Most large technology businesses collect data from their consumers in a variety of methods, and the majority of the time, this data is in its raw form. However, when data is presented in an understandable and accessible style, it may assist and drive business requirements. The task is to process the data and, if required, alter or clean it in order to make sense of it.
Data streaming applications in their most basic form transport data from a source bucket to a destination bucket. More advanced programs that use streams may conduct on-the-fly wizardry, such as changing the structure of the output data or enriching it with additional properties or fields. In this blog, we’ll examine how to use Kafka and Kafka UI to create a simple real-time data streaming application.
Why Apache Kafka?
LinkedIn built Kafka, which is now an open-source project managed by Confluent. It has a number of advantages. Kafka may be installed in a distributed fashion. It has a strong architecture thanks to the master-slave principle. This indicates that it is very fault-tolerant. Kafka can be horizontally scaled up to hundreds of brokers handling millions of messages per second. It is possible to attain a latency of less than 10 ms, which is termed real-time.
You will need the following items to follow along with this tutorial:
- The most recent versions of Node.js and npm installed on your machine.
- The most recent Java version (JVM) installed.
- Kafka already installed on your local PC. In this blog, we will walk through the process of installing Kafka locally on our workstations.
- A fundamental grasp of Node.js application development
However, before we go, let’s go over some fundamental Kafka principles and terminology so that we can simply follow along with this lesson.
1. Topics, Partitions, and Offsets
Kafka’s primary premise is topics. Each topic represents a stream of data and is analogous to a table in a database. There is no limit to the amount of topics that may be discussed. Each topic is labelled with a name and divided into sections. The divisions themselves are composed of ordered groups of messages that have been pushed to their respective topics. Each message in a partition is assigned an incremental id, also known as an offset. This offset is partition-specific. When establishing a new topic, the number of divisions must be given.
Although the sequence of communications within each partition is guaranteed, there is no equivalent assurance across partitions. When a producer (source system) sends a message to a topic, the message is routed to one of the partitions at random, unless a key is supplied. The message will not be modified after it has been written to the partition. The message will be removed from the partition after a certain length of time (one week by default).
While a subject and its divisions split messages theoretically, they must also be physically stored somewhere. Partitions are stored on brokers as basic log files. A Kafka cluster is often made up of numerous brokers (servers). A cluster with only one broker is also conceivable, although it is not recommended. The id identifies each broker, which contains certain topic divisions. Because Kafka is a distributed system, it will hold some of the data but not all of it. By connecting to a bootstrap broker, the instance is connected to the entire cluster. Using three brokers as a starting point is a fantastic way to get started.
Data about themes can be written by producers. The load is balanced across brokers due to the segmentation of each subject. Producers can use the acks parameter, which has three distinct possibilities, to strike a compromise between durability assurances and performance.
- If Acks = 0, the producer will just send the data to the broker and consider it received.
- Acks = 1: The producer will transmit the data to the broker and wait for confirmation (ack) that the data has arrived from the broker.
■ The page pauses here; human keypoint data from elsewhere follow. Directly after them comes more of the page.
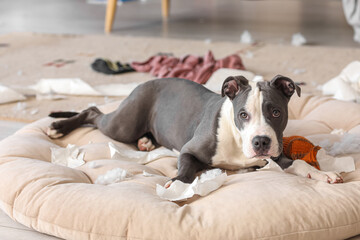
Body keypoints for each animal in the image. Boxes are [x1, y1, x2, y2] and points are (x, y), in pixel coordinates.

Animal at [47, 76, 344, 185]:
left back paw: (146, 142)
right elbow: (188, 168)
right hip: (122, 125)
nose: (260, 142)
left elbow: (297, 164)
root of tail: (147, 81)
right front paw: (178, 183)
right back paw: (59, 127)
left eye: (276, 113)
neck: (237, 141)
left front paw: (323, 173)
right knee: (92, 111)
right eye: (243, 115)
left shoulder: (276, 155)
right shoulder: (190, 151)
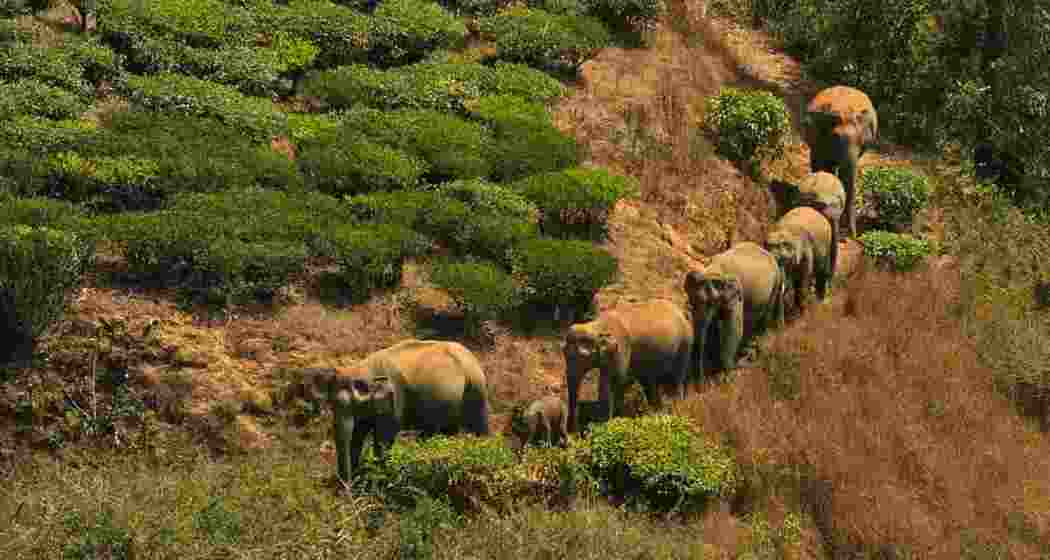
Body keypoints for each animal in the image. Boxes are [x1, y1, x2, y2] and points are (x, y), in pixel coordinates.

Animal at [311, 339, 491, 482]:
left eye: (353, 405)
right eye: (331, 405)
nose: (345, 485)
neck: (363, 368)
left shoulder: (395, 395)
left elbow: (384, 437)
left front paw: (380, 476)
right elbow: (358, 435)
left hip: (475, 388)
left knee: (478, 425)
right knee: (444, 430)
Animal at [562, 299, 694, 433]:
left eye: (583, 357)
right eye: (564, 353)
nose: (574, 433)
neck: (597, 326)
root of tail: (682, 312)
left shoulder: (621, 348)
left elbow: (614, 381)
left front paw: (606, 425)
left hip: (685, 344)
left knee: (676, 379)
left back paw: (675, 410)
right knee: (649, 382)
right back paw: (656, 413)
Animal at [684, 242, 786, 379]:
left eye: (711, 303)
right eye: (691, 303)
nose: (700, 380)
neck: (712, 271)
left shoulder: (737, 294)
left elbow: (733, 328)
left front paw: (725, 375)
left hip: (775, 283)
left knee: (766, 314)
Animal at [802, 85, 878, 239]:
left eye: (862, 141)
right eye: (836, 137)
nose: (852, 236)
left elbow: (846, 175)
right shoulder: (818, 139)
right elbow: (821, 164)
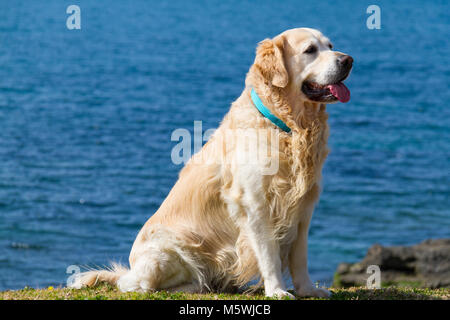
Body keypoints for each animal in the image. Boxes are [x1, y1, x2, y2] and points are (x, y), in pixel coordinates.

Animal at [73, 26, 352, 298]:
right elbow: (269, 254)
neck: (286, 126)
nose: (348, 60)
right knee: (136, 285)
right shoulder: (255, 204)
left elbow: (300, 256)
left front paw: (308, 290)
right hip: (168, 249)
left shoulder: (303, 205)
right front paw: (277, 291)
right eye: (310, 50)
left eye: (330, 45)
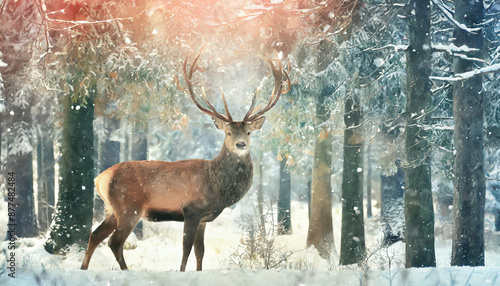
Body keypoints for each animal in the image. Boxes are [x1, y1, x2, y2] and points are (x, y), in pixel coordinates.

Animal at [80, 49, 292, 272]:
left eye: (249, 132)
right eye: (228, 132)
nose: (241, 144)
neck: (216, 186)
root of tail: (100, 178)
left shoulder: (204, 219)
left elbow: (200, 252)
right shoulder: (191, 210)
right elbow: (186, 249)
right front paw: (181, 271)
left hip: (110, 209)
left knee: (95, 236)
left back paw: (83, 268)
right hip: (128, 207)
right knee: (114, 242)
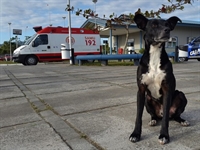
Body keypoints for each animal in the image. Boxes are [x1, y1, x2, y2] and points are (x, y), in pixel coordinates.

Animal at [130, 14, 189, 144]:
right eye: (154, 25)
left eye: (167, 25)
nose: (167, 30)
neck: (155, 54)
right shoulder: (141, 91)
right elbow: (138, 116)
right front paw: (136, 134)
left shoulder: (167, 90)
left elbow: (166, 118)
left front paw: (164, 135)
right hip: (147, 99)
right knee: (154, 115)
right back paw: (153, 120)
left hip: (181, 95)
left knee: (173, 116)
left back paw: (182, 120)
- Acks = all: The producer anticipates that the broker will wait for confirmation from all in-sync copies that they have replicated the data. Only when all of the copies have been acknowledged will the leader broker answer to the producer with an ack.
When a producer submits a message to a topic without a key, the message is dispersed to a random partition.
Consumers will read facts pertaining to a given issue. The data read for each partition is ordered, however it can be read from many partitions at the same time. Consumers will continue to receive messages from the newly chosen partition leader if the broker fails.
5. Kafka Broker Discovery
Each broker in Kafka is also known as a bootstrap server, and each broker is aware of all other brokers, topics, and partitions (metadata) in the cluster. This implies that connecting to a single broker is essentially the same as connecting to the entire cluster. This is also seen in the graph below.
A Zookeeper’s job is to oversee all brokers in a Kafka cluster. The Zookeeper will assist in leader elections and will notify the cluster if there are any changes (a new topic, broker died, etc.). A Kafka cluster cannot function without the Zookeeper, thus it must be launched first. The Zookeeper runs on an odd number of servers, with one leader and a number of read-only followers.
Wrapping It Up
We have covered the foundations of Apache Kafka, a distributed messaging system, in this blog. We explained its architecture in terms of a zookeeper, brokers, producers, and consumers. The primary element of Kafka is divided into replicated topics to which messages are transmitted.